GUELPH, Ontario May 04, 2011 - University of Guelph News Release
Neuroscience research is one of the fastest-growing areas of study at the University of Guelph, but it's still a relatively unknown field among non-experts. Hoping to change that, Guelph’s “brain professors” are inviting the public to the annual conference of the Southern Ontario Neuroscience Association, which will draw researchers from across the province to campus May 9.
“We’re working hard to share the exciting advances in neuroscience beyond our academic peers,” said Prof. Mark Fenske, Department of Psychology, who studies how the brain’s attention and emotion systems can enhance performance.
“We want to let people know how such findings relate to their day-to-day lives.”
The conference theme is learning and motivation; lecture topics will include aging, memory, emotion, and links between movement and musical rhythm. More than 100 poster presentations will discuss everything from behaviour and addiction to stroke, depression and music-dependent memory.
The all-day event will begin at 9 a.m. in Rozanski Hall.

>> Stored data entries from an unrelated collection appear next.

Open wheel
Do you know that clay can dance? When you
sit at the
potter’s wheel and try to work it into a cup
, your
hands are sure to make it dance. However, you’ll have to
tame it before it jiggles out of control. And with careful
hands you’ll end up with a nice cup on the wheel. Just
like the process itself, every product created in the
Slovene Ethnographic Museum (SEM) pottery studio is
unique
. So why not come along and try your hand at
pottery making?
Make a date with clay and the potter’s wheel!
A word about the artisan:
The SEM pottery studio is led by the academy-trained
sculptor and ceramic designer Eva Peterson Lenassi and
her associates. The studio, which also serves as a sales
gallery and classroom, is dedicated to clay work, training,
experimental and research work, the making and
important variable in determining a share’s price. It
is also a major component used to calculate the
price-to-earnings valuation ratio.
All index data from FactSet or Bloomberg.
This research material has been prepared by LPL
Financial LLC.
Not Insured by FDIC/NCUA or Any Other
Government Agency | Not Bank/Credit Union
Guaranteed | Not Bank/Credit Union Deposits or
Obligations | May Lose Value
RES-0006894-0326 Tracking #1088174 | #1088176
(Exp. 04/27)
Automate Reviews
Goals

Keynote speaker Harriet de Wit, University of Chicago, will discuss determinants of human drug preferences at 11:30 a.m. A complete schedule of talks and poster presentations is available online.

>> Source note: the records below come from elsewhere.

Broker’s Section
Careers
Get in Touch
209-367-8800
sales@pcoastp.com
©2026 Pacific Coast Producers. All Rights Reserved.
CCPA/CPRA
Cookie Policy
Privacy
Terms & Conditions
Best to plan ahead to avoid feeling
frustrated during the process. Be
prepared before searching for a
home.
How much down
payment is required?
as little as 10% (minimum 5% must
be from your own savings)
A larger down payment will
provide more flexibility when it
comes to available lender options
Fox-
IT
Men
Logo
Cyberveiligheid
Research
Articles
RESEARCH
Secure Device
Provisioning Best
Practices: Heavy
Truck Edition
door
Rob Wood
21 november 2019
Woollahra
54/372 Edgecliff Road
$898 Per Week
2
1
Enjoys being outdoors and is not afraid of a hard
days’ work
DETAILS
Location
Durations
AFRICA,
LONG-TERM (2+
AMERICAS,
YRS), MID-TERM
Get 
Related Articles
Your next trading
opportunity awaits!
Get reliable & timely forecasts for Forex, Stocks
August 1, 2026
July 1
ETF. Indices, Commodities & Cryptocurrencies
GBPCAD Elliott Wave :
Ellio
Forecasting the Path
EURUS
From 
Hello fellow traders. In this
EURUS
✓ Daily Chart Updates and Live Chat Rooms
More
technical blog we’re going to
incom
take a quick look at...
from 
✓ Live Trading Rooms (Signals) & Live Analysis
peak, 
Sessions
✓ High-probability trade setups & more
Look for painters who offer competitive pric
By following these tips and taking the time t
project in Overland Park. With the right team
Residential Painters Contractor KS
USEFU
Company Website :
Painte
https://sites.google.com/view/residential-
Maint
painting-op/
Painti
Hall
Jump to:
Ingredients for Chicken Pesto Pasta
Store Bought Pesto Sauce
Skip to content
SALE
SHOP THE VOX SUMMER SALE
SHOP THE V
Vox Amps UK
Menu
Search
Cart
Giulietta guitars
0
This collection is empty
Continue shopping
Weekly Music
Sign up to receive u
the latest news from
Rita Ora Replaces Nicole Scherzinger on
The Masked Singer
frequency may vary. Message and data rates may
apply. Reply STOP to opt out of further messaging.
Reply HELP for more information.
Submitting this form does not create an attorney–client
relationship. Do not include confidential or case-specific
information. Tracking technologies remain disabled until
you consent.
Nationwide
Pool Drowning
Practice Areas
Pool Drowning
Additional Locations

“All speakers are being asked to include messages about the importance of their research for the general public and any implications for mental health,” Fenske said.
About two dozen U of G researchers from six departments study neuroscience. Their studies include protein structure in multiple sclerosis, epilepsy in dogs and cats, and drug addictions and relapses.

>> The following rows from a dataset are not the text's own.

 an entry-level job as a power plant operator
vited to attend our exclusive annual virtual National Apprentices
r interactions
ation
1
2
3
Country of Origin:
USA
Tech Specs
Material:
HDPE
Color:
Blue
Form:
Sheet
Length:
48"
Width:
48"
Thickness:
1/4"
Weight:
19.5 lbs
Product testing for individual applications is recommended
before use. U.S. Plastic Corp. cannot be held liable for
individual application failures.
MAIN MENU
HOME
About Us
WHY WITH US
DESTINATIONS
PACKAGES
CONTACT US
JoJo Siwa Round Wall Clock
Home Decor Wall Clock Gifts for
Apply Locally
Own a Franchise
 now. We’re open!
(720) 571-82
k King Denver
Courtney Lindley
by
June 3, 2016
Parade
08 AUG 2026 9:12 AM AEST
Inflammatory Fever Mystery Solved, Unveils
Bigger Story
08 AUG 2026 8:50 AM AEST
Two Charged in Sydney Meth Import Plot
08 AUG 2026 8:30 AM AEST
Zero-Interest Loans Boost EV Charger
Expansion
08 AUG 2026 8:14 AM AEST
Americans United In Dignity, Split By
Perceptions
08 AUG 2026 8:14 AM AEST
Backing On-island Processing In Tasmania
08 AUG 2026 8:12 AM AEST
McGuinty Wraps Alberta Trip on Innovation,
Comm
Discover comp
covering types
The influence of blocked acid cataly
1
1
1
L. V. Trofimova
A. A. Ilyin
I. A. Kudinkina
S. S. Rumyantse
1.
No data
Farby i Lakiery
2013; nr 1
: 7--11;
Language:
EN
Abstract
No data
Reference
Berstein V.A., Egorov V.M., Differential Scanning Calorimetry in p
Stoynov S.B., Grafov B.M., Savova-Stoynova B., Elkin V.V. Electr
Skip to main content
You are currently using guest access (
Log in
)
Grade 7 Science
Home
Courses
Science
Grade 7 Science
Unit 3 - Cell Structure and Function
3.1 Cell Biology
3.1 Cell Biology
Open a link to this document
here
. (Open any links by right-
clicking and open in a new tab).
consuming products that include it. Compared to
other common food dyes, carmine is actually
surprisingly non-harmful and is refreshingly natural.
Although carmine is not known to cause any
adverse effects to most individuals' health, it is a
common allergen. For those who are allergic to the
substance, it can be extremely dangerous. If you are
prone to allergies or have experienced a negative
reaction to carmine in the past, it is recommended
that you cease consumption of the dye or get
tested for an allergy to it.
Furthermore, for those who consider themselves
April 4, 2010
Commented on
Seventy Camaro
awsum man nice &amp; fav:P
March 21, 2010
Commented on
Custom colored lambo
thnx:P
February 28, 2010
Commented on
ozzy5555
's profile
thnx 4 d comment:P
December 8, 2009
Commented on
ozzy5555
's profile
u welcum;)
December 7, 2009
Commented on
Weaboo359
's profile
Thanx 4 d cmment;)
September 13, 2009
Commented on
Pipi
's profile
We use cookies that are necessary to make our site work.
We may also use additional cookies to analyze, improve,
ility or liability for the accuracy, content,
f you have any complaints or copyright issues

U of G offers a neuroscience minor through the Department of Human Health and Nutritional Sciences and a neuroscience graduate degree in the Department of Biomedical Sciences. Administrators plan to expand the grad degree to an interdepartmental program and to create a B.Sc. major in neuroscience.
Guelph neuroscientists host annual events such as Brain Awareness Week and Brain Bee competitions for high school students. Fenske writes about brain topics as a regular columnist for the Globe and Mail and co-wrote The Winner’s Brain: 8 Strategies Great Minds Use to Achieve Success, published in 2010.